→ **Set exercise**
Quote every line of the rows below word for word, and please leave the pictures out of your answer.

# Data extract start

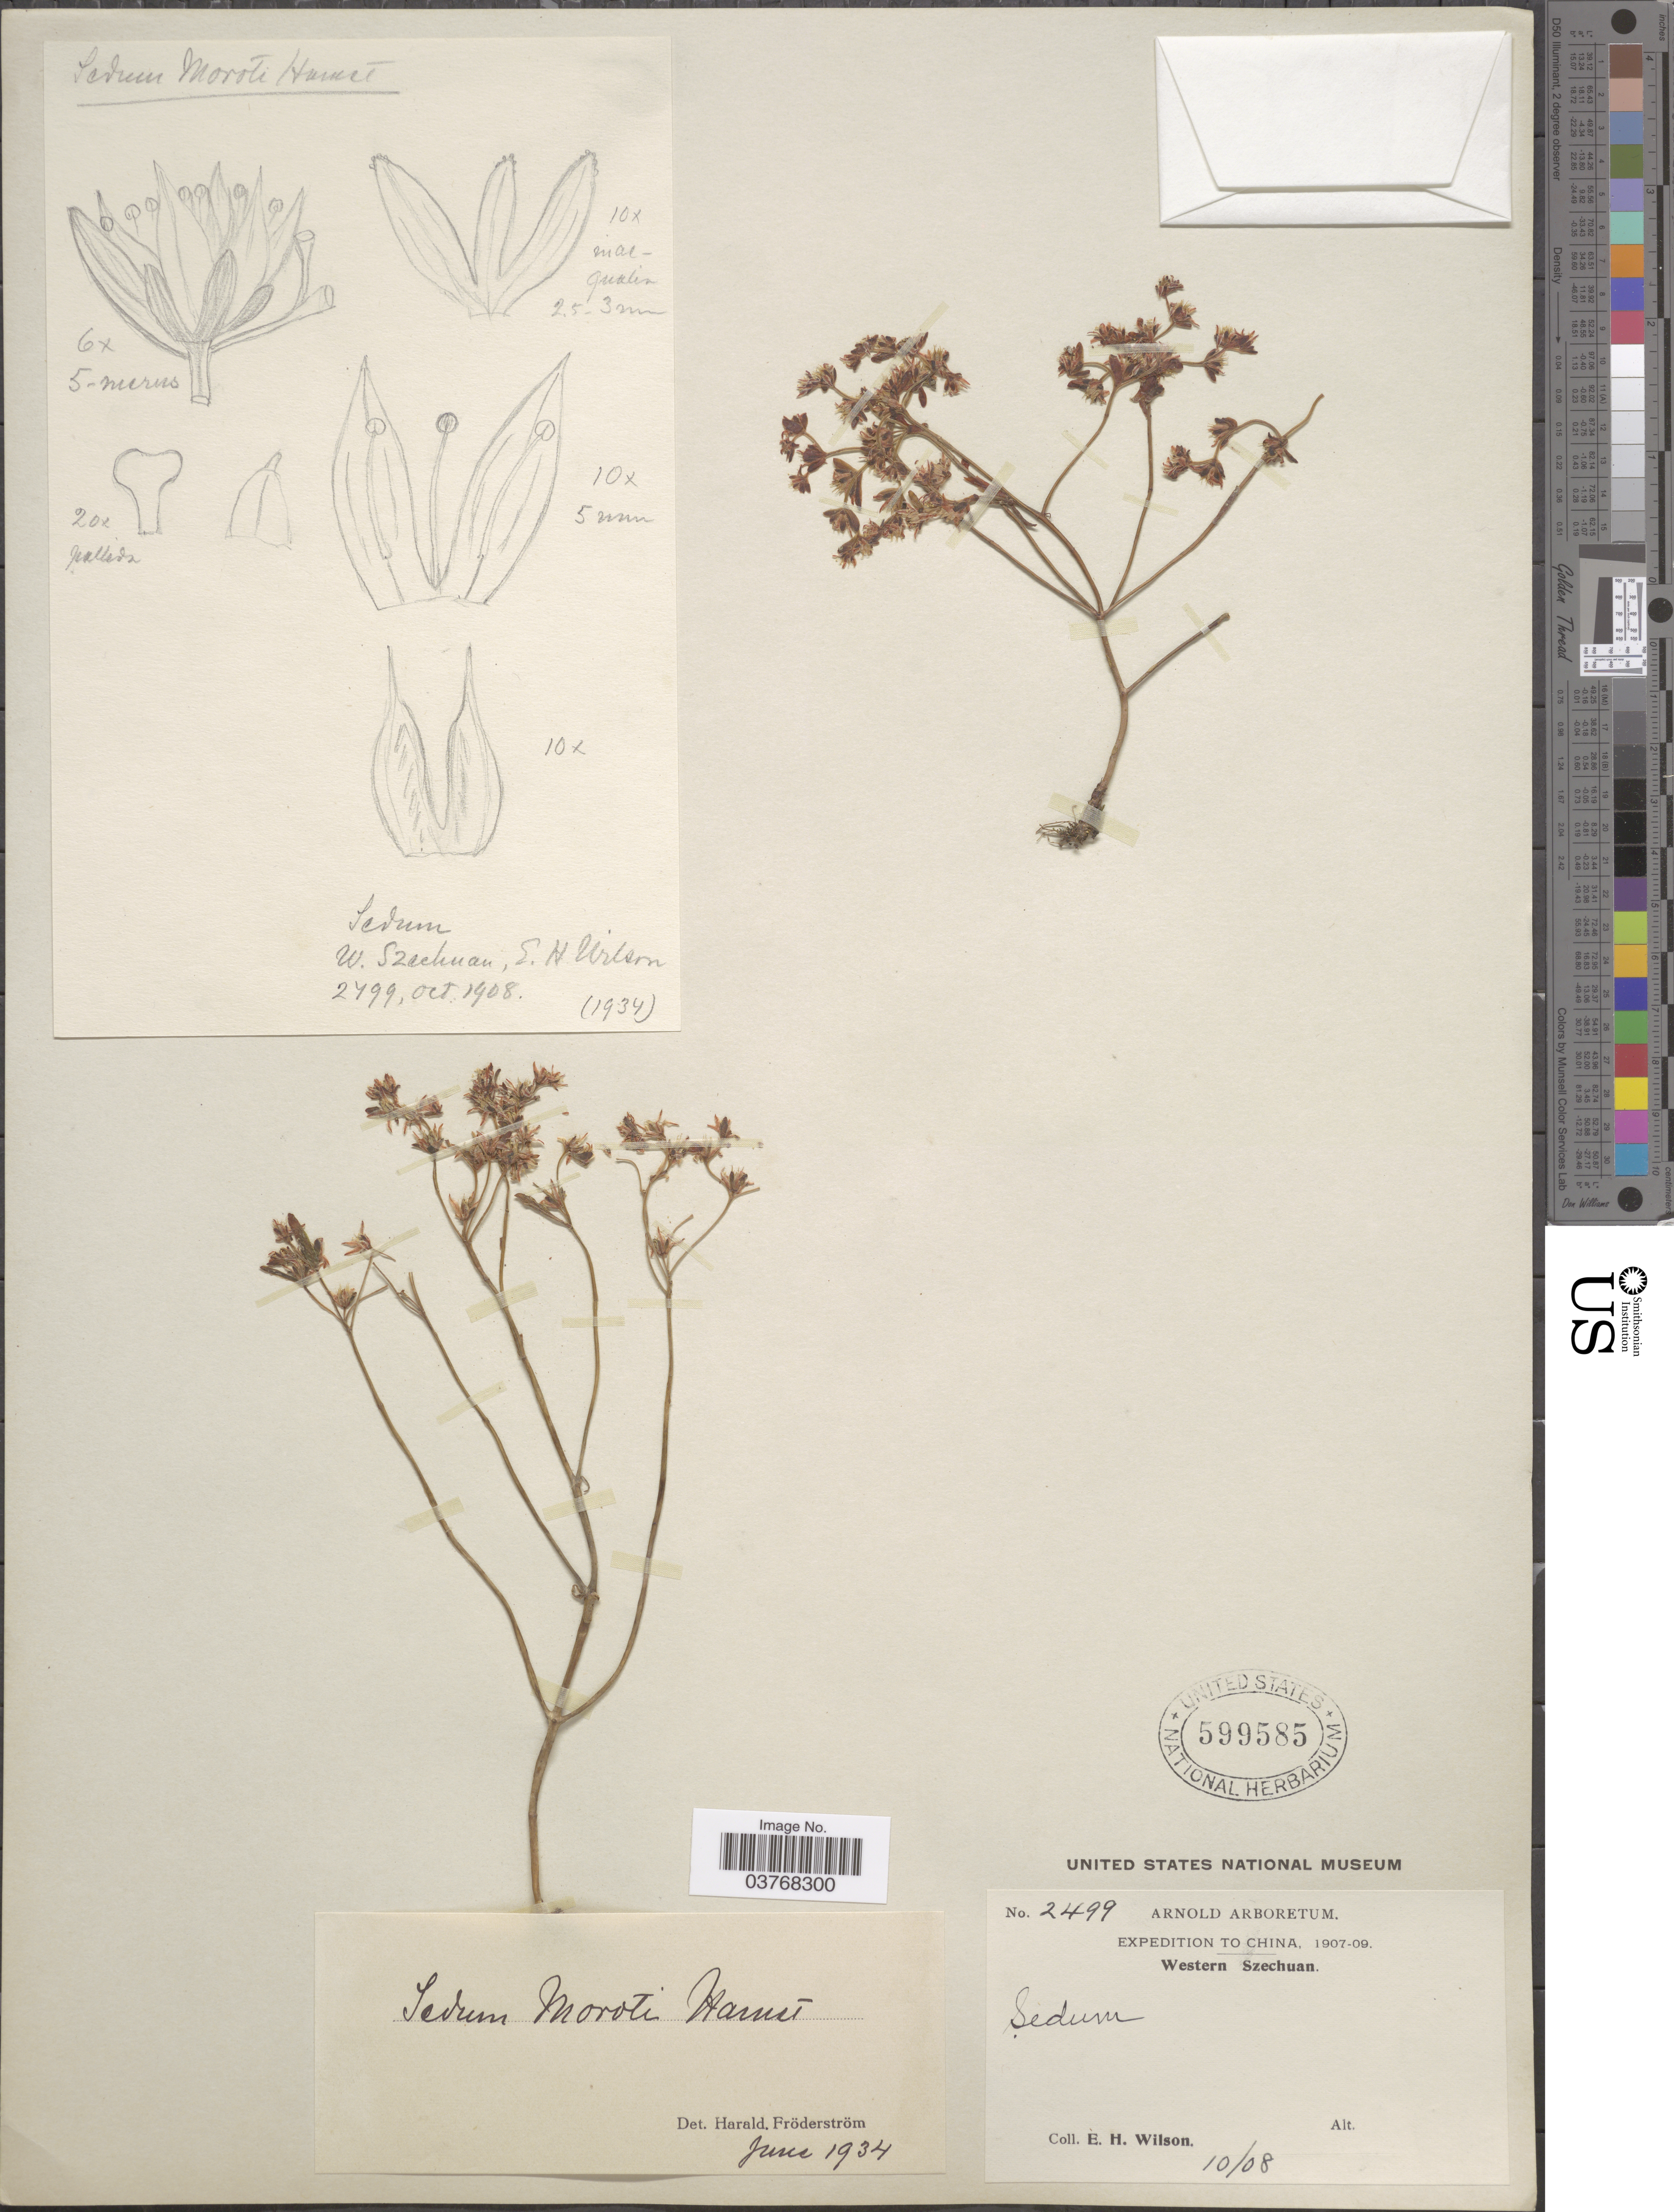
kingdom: Plantae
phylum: Tracheophyta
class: Magnoliopsida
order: Saxifragales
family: Crassulaceae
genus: Sedum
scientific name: Sedum morotii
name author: Raym.-Hamet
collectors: E. Wilson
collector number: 2499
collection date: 1908-10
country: China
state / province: Sichuan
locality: Western Szechuan.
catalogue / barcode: US 599585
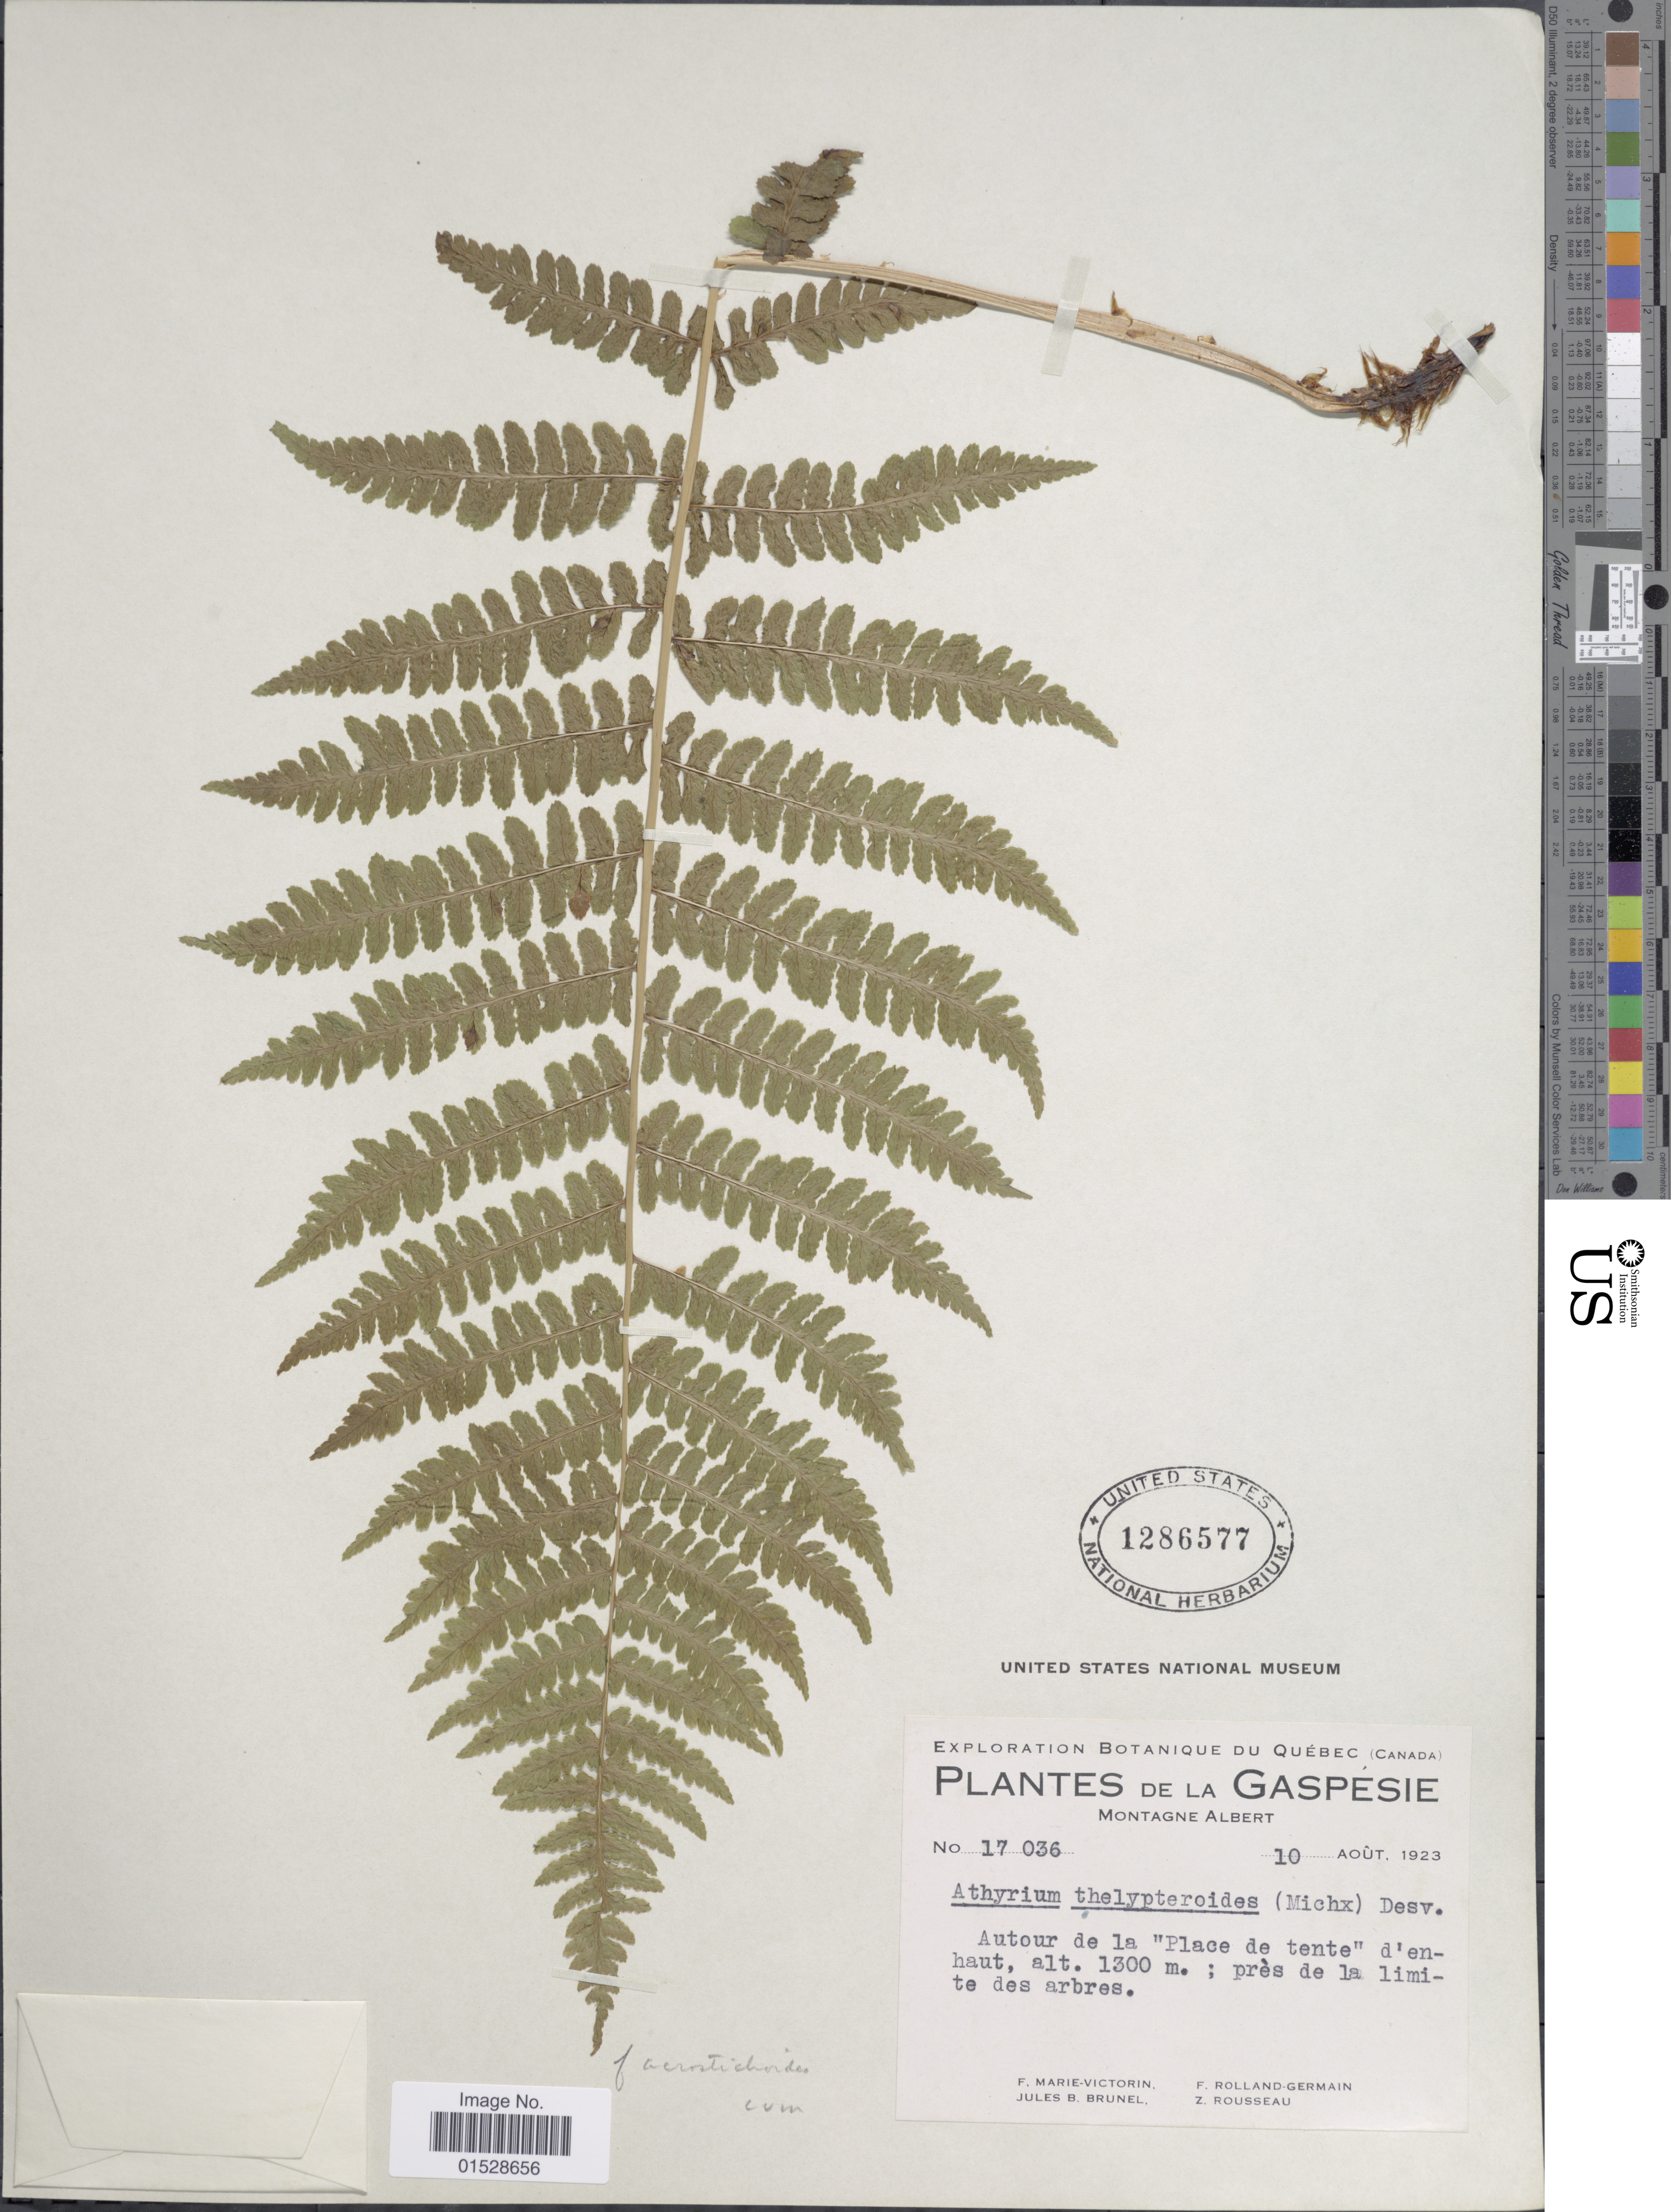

# Data extract end

→ **Complete answer**
kingdom: Plantae
phylum: Tracheophyta
class: Magnoliopsida
order: Saxifragales
family: Crassulaceae
genus: Sedum
scientific name: Sedum morotii
name author: Raym.-Hamet
collectors: E. Wilson
collector number: 2499
collection date: 1908-10
country: China
state / province: Sichuan
locality: Western Szechuan.
catalogue / barcode: US 599585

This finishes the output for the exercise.